Back to my original post
The problem is that a photo already becomes visible if its album is accessible. This makes it impossible to have some "private" photos in an otherwise accessible album.
My proposal
I extend my initial proposal. I suggest to
- also make it possible to share photos with users, i.e. add
shared_with: Collection<User>
to photos and - change the definition of visibility of a photo as follows: A photo is called visible if any of the following conditions hold (OR-clause):
- the user is the admin
- the user is the owner of the photo
- the photo is part of an album which the user is allowed to access AND the photo is public or shared with the user
Rationale:
I would like to extend shared_with
to.l individual photos and interpret the attribute is_public
as a wildcard for the shared_with
attribute. I.e. a public photo/album behaves as if it was shared with any existing or presumably added user in the future as well as the unauthenticated user. Here and below, when I say "a photo is shared with a user" this may also covers the case that a photo is public and therewith shared with anybody.
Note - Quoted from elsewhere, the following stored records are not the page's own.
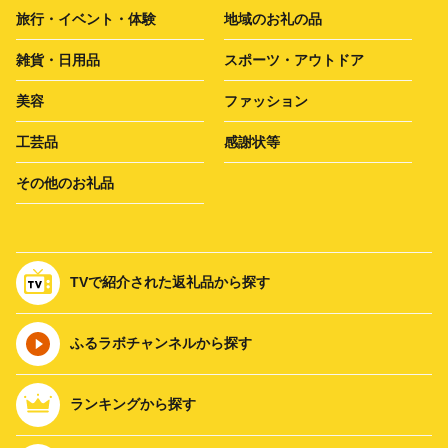
旅行・イベント・体験
地域のお礼の品
雑貨・日用品
スポーツ・アウトドア
美容
ファッション
工芸品
感謝状等
その他のお礼品
TVで紹介された返礼品から探す
ふるラボチャンネルから探す
ランキングから探す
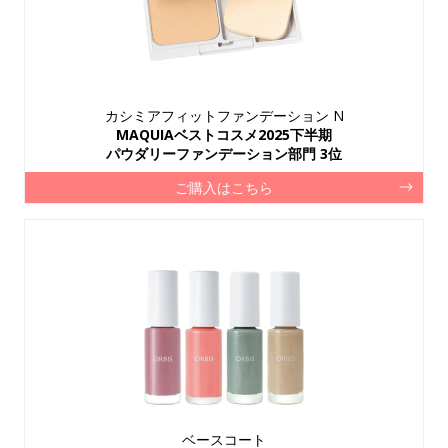
カシミアフィットファンデーション N
MAQUIAベストコスメ2025下半期
パウダリーファンデーション部門 3位
ご購入はこちら
ベースコート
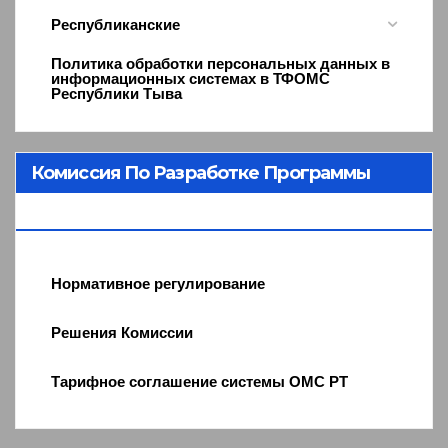
Республиканские
Политика обработки персональных данных в
информационных системах в ТФОМС
Республики Тыва
Комиссия По Разработке Программы
ОМС
Нормативное регулирование
Решения Комиссии
Тарифное соглашение системы ОМС РТ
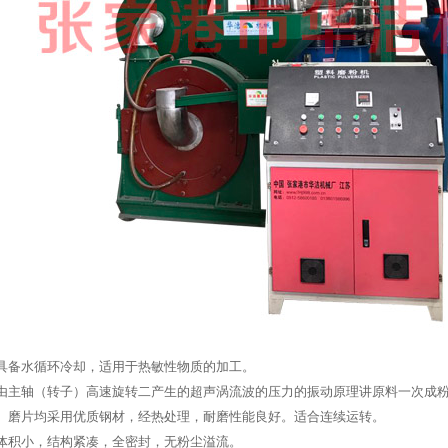
具备水循环冷却，适用于热敏性物质的加工。
机由主轴（转子）高速旋转二产生的超声涡流波的压力的振动原理讲原料一次成
刀、磨片均采用优质钢材，经热处理，耐磨性能良好。适合连续运转。
体积小，结构紧凑，全密封，无粉尘溢流。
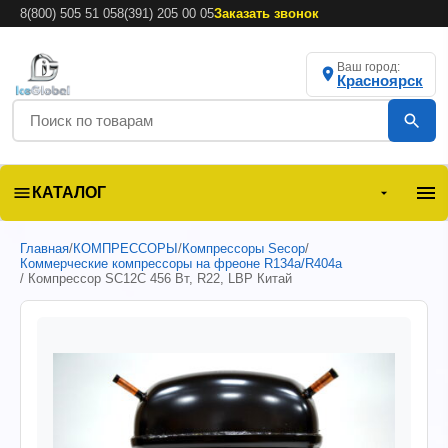
8(800) 505 51 05
8(391) 205 00 05
Заказать звонок
Ваш город:
Красноярск
КАТАЛОГ
Главная
/
КОМПРЕССОРЫ
/
Компрессоры Secop
/
Коммерческие компрессоры на фреоне R134a/R404a
/ Компрессор SC12C 456 Вт, R22, LBP Китай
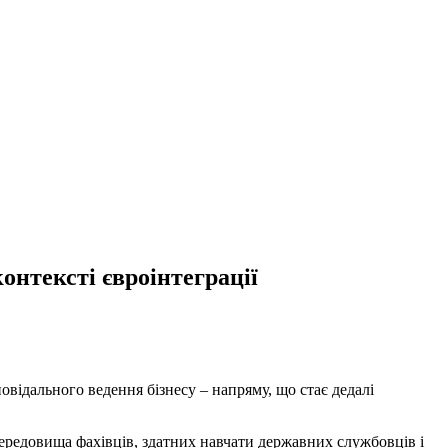
онтексті євроінтеграції
овідального ведення бізнесу – напряму, що стає дедалі
середовища фахівців, здатних навчати державних службовців і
If we require that a user must have the right to access the album AND the photo must be shared with the user, we enable that subsets of photos in an album are not automatically visible by everyone who may access the album. Instead, each photo must be explicitly shared explicitly. This resembles the way how nearly any filesystem works and is what user probably expect.
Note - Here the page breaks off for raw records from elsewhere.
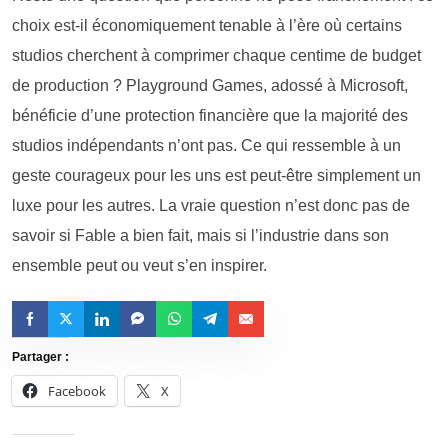
choix est-il économiquement tenable à l’ère où certains
studios cherchent à comprimer chaque centime de budget
de production ? Playground Games, adossé à Microsoft,
bénéficie d’une protection financière que la majorité des
studios indépendants n’ont pas. Ce qui ressemble à un
geste courageux pour les uns est peut-être simplement un
luxe pour les autres. La vraie question n’est donc pas de
savoir si Fable a bien fait, mais si l’industrie dans son
ensemble peut ou veut s’en inspirer.
Partager :
Facebook
X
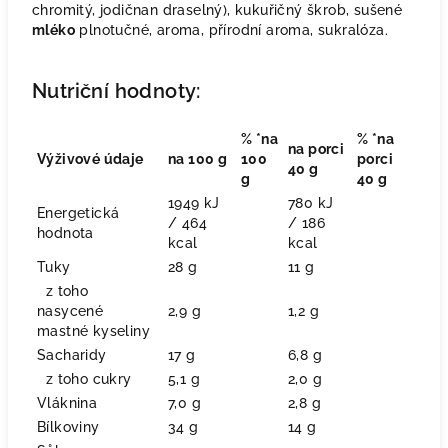
chromitý, jodičnan draselný), kukuřičný škrob, sušené
mléko
plnotučné, aroma, přírodní aroma, sukralóza.
Nutriční hodnoty:
% *na
% *na
na porci
Výživové údaje
na 100 g
100
porci
40 g
g
40 g
1949 kJ
780 kJ
Energetická
/ 464
/ 186
hodnota
kcal
kcal
Tuky
28 g
11 g
z toho
nasycené
2,9 g
1,2 g
mastné kyseliny
Sacharidy
17 g
6,8 g
z toho cukry
5,1 g
2,0 g
Vláknina
7,0 g
2,8 g
Bílkoviny
34 g
14 g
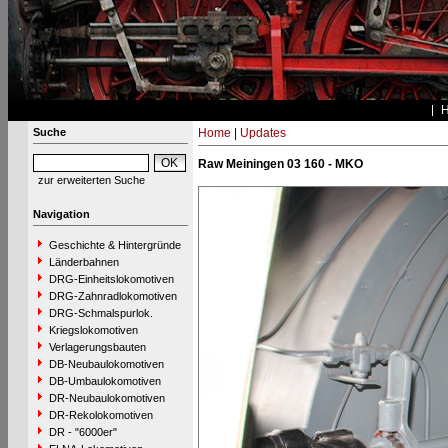
Suche
Home
|
Updates
Raw Meiningen 03 160 - MKO
zur erweiterten Suche
Navigation
Geschichte & Hintergründe
Länderbahnen
DRG-Einheitslokomotiven
DRG-Zahnradlokomotiven
DRG-Schmalspurlok.
Kriegslokomotiven
Verlagerungsbauten
DB-Neubaulokomotiven
DB-Umbaulokomotiven
DR-Neubaulokomotiven
DR-Rekolokomotiven
DR - "6000er"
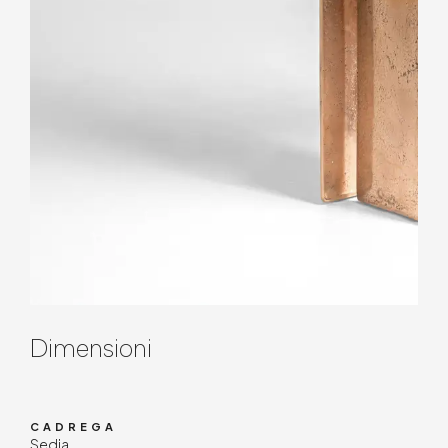
Contenuto tecnico
Dimensioni
CADREGA
Sedia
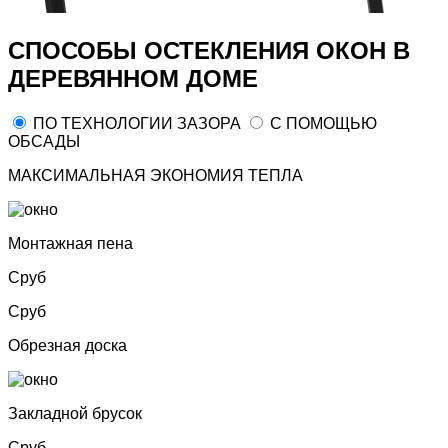
СПОСОБЫ ОСТЕКЛЕНИЯ ОКОН В
ДЕРЕВЯННОМ ДОМЕ
ПО ТЕХНОЛОГИИ ЗАЗОРА
С ПОМОЩЬЮ
ОБСАДЫ
МАКСИМАЛЬНАЯ ЭКОНОМИЯ ТЕПЛА
Монтажная пена
Сруб
Сруб
Обрезная доска
Закладной брусок
Сруб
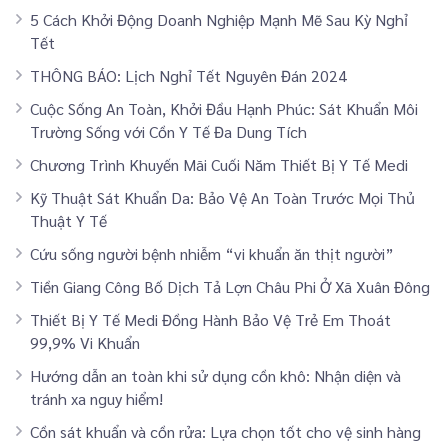
5 Cách Khởi Động Doanh Nghiệp Mạnh Mẽ Sau Kỳ Nghỉ
Tết
THÔNG BÁO: Lịch Nghỉ Tết Nguyên Đán 2024
Cuộc Sống An Toàn, Khởi Đầu Hạnh Phúc: Sát Khuẩn Môi
Trường Sống với Cồn Y Tế Đa Dung Tích
Chương Trình Khuyến Mãi Cuối Năm Thiết Bị Y Tế Medi
Kỹ Thuật Sát Khuẩn Da: Bảo Vệ An Toàn Trước Mọi Thủ
Thuật Y Tế
Cứu sống người bệnh nhiễm “vi khuẩn ăn thịt người”
Tiền Giang Công Bố Dịch Tả Lợn Châu Phi Ở Xã Xuân Đông
Thiết Bị Y Tế Medi Đồng Hành Bảo Vệ Trẻ Em Thoát
99,9% Vi Khuẩn
Hướng dẫn an toàn khi sử dụng cồn khô: Nhận diện và
tránh xa nguy hiểm!
Cồn sát khuẩn và cồn rửa: Lựa chọn tốt cho vệ sinh hàng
Note: This does not rule out to have an UX feature which allows to (re-) configure the sharing settings recursively.
@nagmat84 what is the status on this one?
That is not an issue in the sense of a bug, if you mean this. This is meant as a start for discussion into what direction Lychee should develop. I believe it is general knowledge that Lychee is missing a lot with respect to sharing and user permissions: a) there are no groups, b) it is impossible to have private albums/photos inside an otherwise public album (a much requested feature) and c) a change of sharing settings is not propagated recursively through the album hierarchy. We only had a related discussion just recently in the lobby.
This issue was meant to consolidate all these change requests, bugs, etc. in one issue for discussion, because we need a holistic approach on that. In particular, we need to decide what the overall approach should look like. When we have decided that I am actually willing to do the implementation part.
Until now the typical approach was that someone implemented a change, then submitted a PR and hence the PR dictated what the change would look like. The only options was either to accept it (incl. bug fixing, of course) or reject it and therewith destroying a lot of work. This time I would like to do it the other way around. This means we should first discuss the way into which Lychee should develop and agree an an architecture and then implement it. This is way this issue is called "Change request" and not "Bug".
@kamil4, @d7415 In particular, I am interested into your opinions. So maybe everybody should read the initial post again and then we discuss the ideas.
With the current change of access rights applied to album. I believe this is no longer relevant.